Why Does VREF Vary with Altitude?

[Minuteman]

This is my spinoff of the TAS/CAS/IAS thread.

Why does VREF vary with altitude. This is a question that's bugged me for a while and I've never really found a good answer.

VREF is supposed to be "1.3*Vstall". An aircraft will stall in level, 1g flight at a given indicated airspeed, which is directly tied to a given dynamic pressure. However, I've encountered performance charts and tables that give different Reference Speeds as a function of (typically) gross weight, configuration, and altitude ... and I can't figure out why there would be a different limiting speed at different altitudes. An airspeed is a dynamic pressure, which is a part of a well known equation of lift, and shouldn't vary with altitude, right?

I know what you're thinking -- "compressibility", but typical landing speeds are slow enough that compressibility really shouldn't have an influence.

Here's kind of weird example where speeds at light weights get slower with altitude, and at heavier weights they get faster at higher altitudes:

(speeds in this table vary from Mach 0.17 to 0.26)

Any ideas? I'm mostly just curious and at a point where I'll believe pretty much anything ya tell me.

 

[ananoman]

That is the first time I have seen something like that. I only have experience with a business jets that weigh about half the example you give, but the ref speeds for the aircraft I am familiar with do not change with altitude. One is able to take off and land at pressure altitudes from -2000 to 13000 feet.

If I had to guess I would say it is probably caused by instrument error.

 

[ananoman]

Instrument error is usually greater at higher flap settings, how much do the ref speeds change if you land with less flaps?

 

[seagull]

Its a good question, and one that I asked many moon's ago also. The answer is not all that complex, actually, and you might notice that the V2 speeds have a similar movement.

The issue is that Vref, besides being an approach speed, is also the reference speed for V2 and the landing weight. In other words, you use Vref+5 to meet the same performance goals. Heavier weights likely require higher numbers at altitude because Vx is moving up on the chart, while lighter weights are able to gain more angle with a lower TAS.

Obviously, these issues will vary from aircraft to aircraft, but this should get you thinking in the right direction. Similarly, observe the effects of altitude on V1 and Vr, based on the limits placed on those speeds.

 

[SFLAX]

It has to do with density of the air. In less dense air you will need to fly at a higher AOA to obtain an given lift( Same Indicated airspeed). So at full gross and high density altitude you are already closer to stall AOA at an airspeed that in "normal" atmosphere will not result in such a high AOA. So as stall speed increases so will Vref. But I maybe wrong.

 

[seagull]

If you're at the same IAS, then, by definition, the Q-factor is the same, so the lift would be the same (excluding compressibility effects).

 

[Snow]

Yeah I flew into an airport with a 7700ft density altitude, the approach speed reads the same on the airspeed indicator but your hauling ass in regards to ground speed.
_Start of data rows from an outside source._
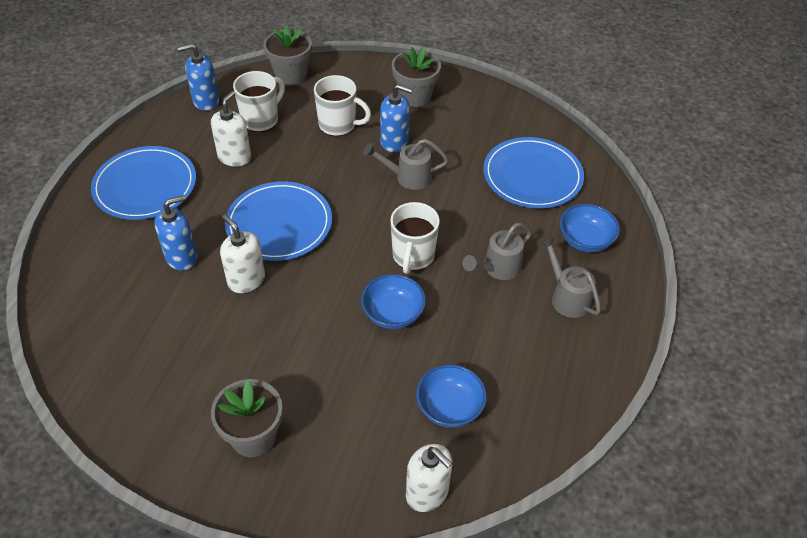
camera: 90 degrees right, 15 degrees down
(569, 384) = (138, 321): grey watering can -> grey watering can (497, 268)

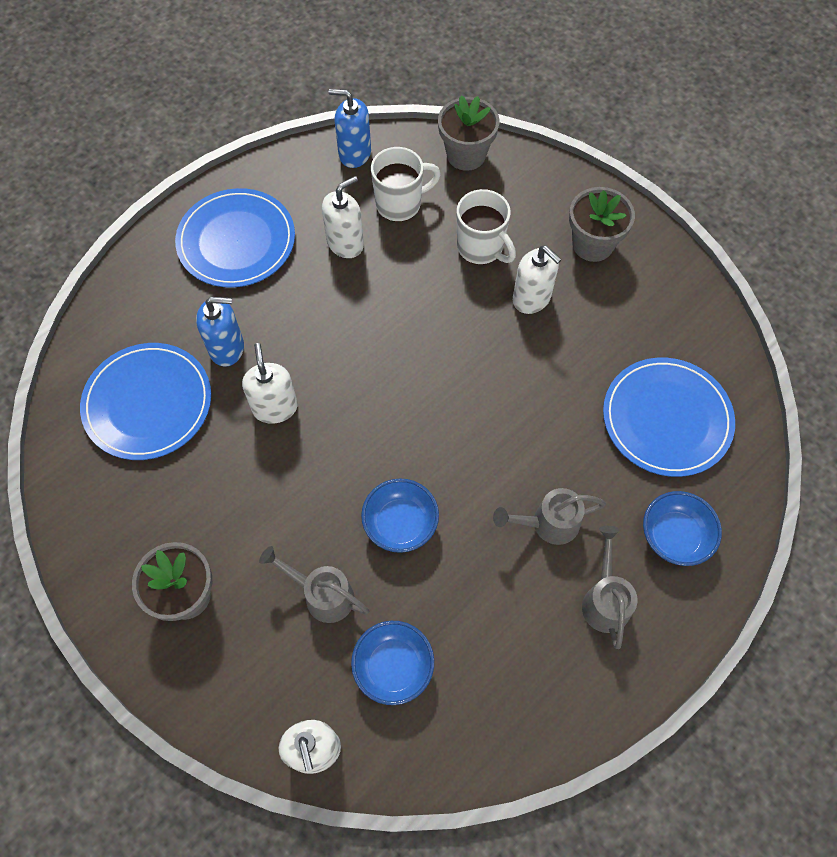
camera: 30 degrees right, 15 degrees up
(279, 224) = (345, 352): blue plate -> blue plate (148, 403)
(394, 141) = (531, 298): blue soap dispenser -> white soap dispenser
(408, 177) = (518, 354): grey watering can -> grey watering can (322, 594)
(413, 256) = (463, 462): white mug -> none

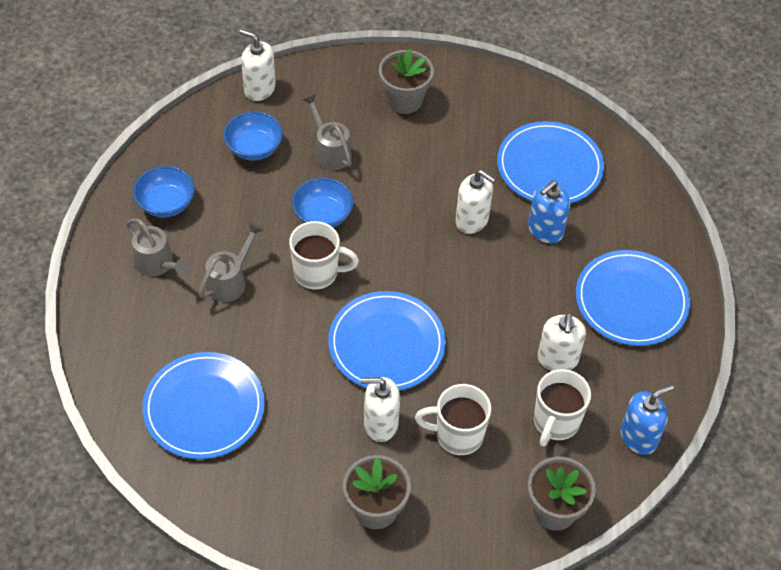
camera: 135 degrees right, 10 degrees down
(322, 594) = (330, 151): grey watering can -> grey watering can turned 105 degrees counterclockwise
(461, 467) = (317, 273): none -> white mug
(464, 356) = (386, 344): none -> blue plate
(674, 536) = (140, 332): blue bowl -> blue bowl (166, 203)

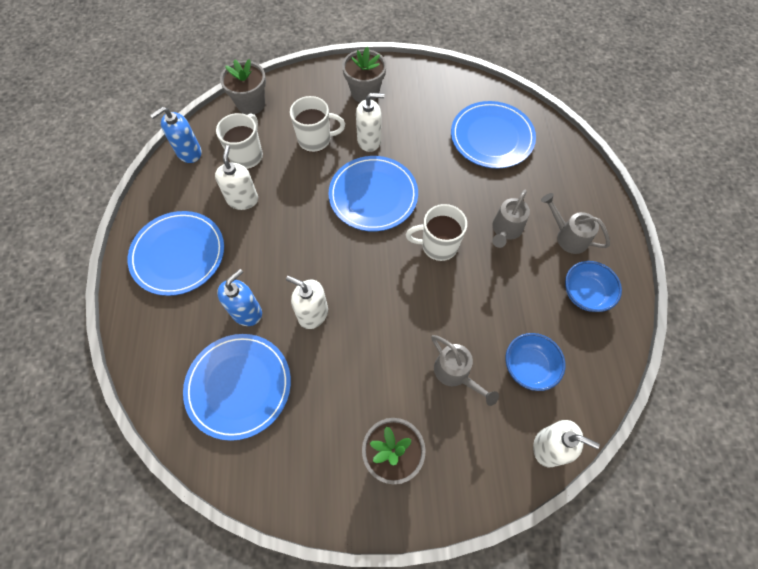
camera: 175 degrees right, 10 degrees up
(323, 215) = (446, 300): blue bowl -> none

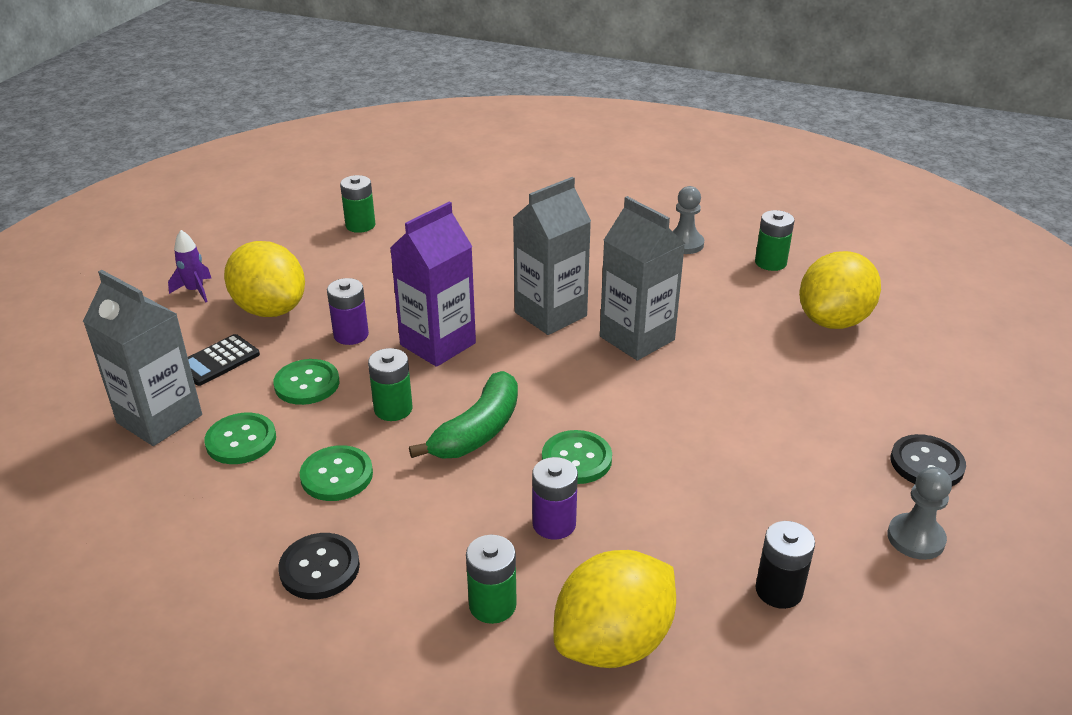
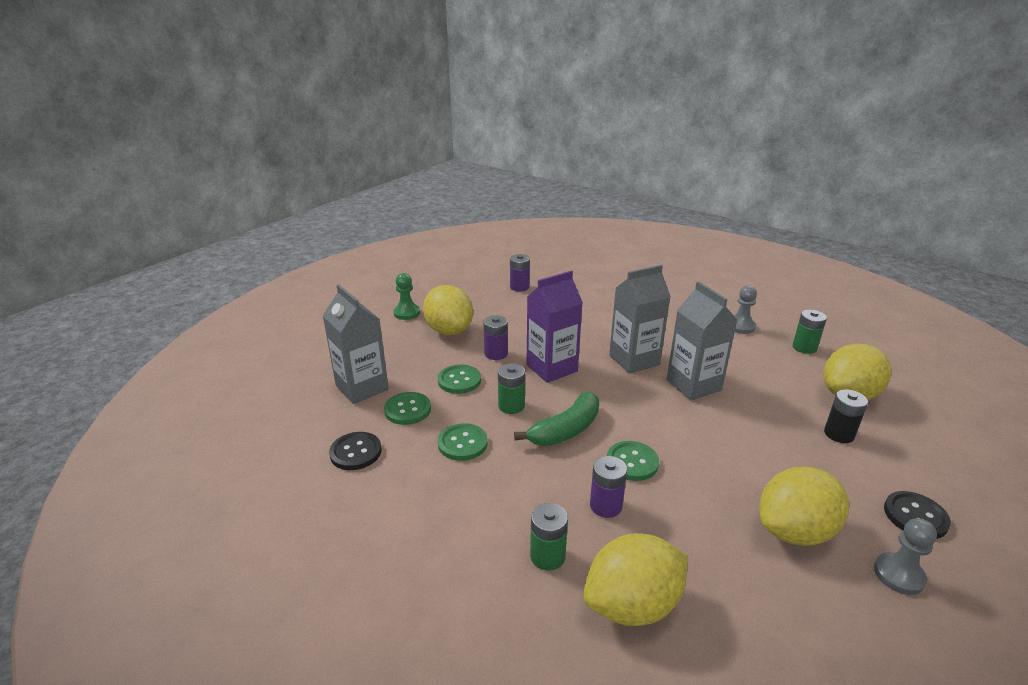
camera: 15 degrees right, 5 degrees down
(195, 291) = (407, 313): purple rocket -> green pawn
(218, 361) = (408, 357): black calculator -> none
(319, 568) = (434, 504): black button -> black button (356, 452)
(360, 225) = (519, 287): green battery -> purple battery
(779, 590) = (773, 593): black battery -> black battery (839, 434)
(792, 509) = (795, 531): none -> yellow lemon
I looked in the performance charts, vref goes up one knot above 8000ft too, weird.

 

[Minuteman]

Thanks for the answers.

I think seagull was on the right track with the idea that the variation with altitude was a function of other speed limitations, rather than a direct VREF performance variation,

[ QUOTE ]
§ 25.125 Landing
VREF may not be less than:
(i) 1.23 VSR0;
(ii) VMCL established under §25.149(f); and
(iii) A speed that provides the maneuvering capability specified in §25.143(g)


[/ QUOTE ]

I can easily see a scenario where VMCL is the controlling limit here. At higher altitudes, an engine will produce less thrust at a go-around power setting, which means less asymmetric thrust, less yawing force to counter, and ultimately a slower airspeed.

That at least covers the lower half (lighter weights) of the table. In the Flaps 50 table (no guesses on the aircraft

), the situation is similar where the speeds decrease at low weights and increase at high weights, but to a lesser extent.